Lincoln rejoined Washington outside New York in August 1778, and was appointed commander of the Southern department in September. Washington sent Lincoln, Lafayette and Lee (Henry "Light Horse Harry") to the Southern Department to oppose the British army under Clinton and Cornwallis. Lincoln participated in the unsuccessful French-led siege of Savannah, Georgia in October 1779, after which he retreated to Charleston, South Carolina. He took command of the garrison of Charleston. In March 1780 the city was surrounded by a sizable British force dispatched from New York. After a relatively brief siege Lincoln was forced to surrender more than 5,000 men to Lieutenant General Sir Henry Clinton on May 12, 1780, but did so in a way that allowed the South Carolina militia to escape as well as some Continental forces, that annoyed the British toward Lincoln.

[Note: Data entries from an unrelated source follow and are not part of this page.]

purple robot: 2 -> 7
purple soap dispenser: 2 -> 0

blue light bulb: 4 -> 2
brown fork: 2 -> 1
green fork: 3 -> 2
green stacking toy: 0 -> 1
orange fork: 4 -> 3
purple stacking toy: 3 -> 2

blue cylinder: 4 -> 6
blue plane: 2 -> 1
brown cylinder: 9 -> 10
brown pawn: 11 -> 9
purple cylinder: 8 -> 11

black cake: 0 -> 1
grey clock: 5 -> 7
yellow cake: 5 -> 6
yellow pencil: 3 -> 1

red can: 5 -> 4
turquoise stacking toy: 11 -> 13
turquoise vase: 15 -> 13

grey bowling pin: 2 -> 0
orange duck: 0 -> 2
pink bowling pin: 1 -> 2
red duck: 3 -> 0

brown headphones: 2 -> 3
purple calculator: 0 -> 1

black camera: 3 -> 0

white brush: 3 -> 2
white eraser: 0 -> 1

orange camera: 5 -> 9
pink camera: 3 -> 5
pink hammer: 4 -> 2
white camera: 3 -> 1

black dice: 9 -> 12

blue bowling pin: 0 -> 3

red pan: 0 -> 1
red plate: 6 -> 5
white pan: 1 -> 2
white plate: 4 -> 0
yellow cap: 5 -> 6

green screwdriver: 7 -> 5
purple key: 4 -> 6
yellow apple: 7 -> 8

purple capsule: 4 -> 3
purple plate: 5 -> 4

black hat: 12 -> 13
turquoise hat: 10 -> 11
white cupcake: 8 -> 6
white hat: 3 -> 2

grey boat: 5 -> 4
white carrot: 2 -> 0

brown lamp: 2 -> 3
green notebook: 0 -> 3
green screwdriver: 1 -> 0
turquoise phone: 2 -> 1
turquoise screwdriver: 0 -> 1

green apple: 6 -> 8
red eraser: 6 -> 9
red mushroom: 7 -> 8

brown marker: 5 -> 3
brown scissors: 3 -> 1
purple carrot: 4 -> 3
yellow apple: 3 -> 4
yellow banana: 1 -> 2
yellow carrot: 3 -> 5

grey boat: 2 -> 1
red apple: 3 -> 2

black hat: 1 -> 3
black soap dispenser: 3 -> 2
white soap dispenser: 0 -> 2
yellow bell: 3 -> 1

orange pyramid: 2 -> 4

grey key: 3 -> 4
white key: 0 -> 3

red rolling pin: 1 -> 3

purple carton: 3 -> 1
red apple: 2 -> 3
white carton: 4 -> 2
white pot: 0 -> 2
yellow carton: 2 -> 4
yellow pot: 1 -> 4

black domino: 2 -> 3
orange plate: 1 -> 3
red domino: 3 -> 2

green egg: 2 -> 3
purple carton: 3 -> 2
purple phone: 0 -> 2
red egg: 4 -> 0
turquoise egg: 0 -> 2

From 1781 to late 1783, Lincoln served as the first United States Secretary of War. He was appointed by the Confederation Congress under the Articles of Confederation and Perpetual Union, adopted 1781. He was succeeded in the post by Continental Army artillery chief, Gen. Henry Knox, (who later continued in the position under the new Federal Constitution of 1787, with first President George Washington, during his first term, 1789-1795). He was elected a Fellow of the American Academy of Arts and Sciences in 1781.
In 1787, Lincoln was a member of the Massachusetts state convention that ratified the United States Constitution. Earlier in 1787, Lincoln helped put an end to an uprising of farmers known as Shays' Rebellion. The uprising, one of whose consequences was increased calls for a stronger central U.S. government, ended when Lincoln's militia attacked the rebels and forced them to surrender in February.
He stayed active in public life in various capacities, including a term as Lieutenant Governor of Massachusetts and many years as the Collector of the Port of Boston. He retired from public life in 1809 and died in Hingham on May 9, 1810.
Lincoln's lifelong home still stands. It was declared a National Historic Landmark in 1972, and is listed on the National Register of Historic Places.
Places named "Lincoln" in the American South tend to be named after Benjamin Lincoln rather than Abraham Lincoln, the 16th President (the two were not related). Counties and/or towns in Alabama, Georgia, Kentucky, Missouri, North Carolina, and Tennessee are named in his honor, as are communities in North Carolina (Lincolnton), Vermont (Lincoln), and Maine (Lincolnville). Streets in Columbia, South Carolina and Savannah, Georgia bear his name, as does Lincoln Hall at the United States Coast Guard Training Center in Yorktown, Virginia.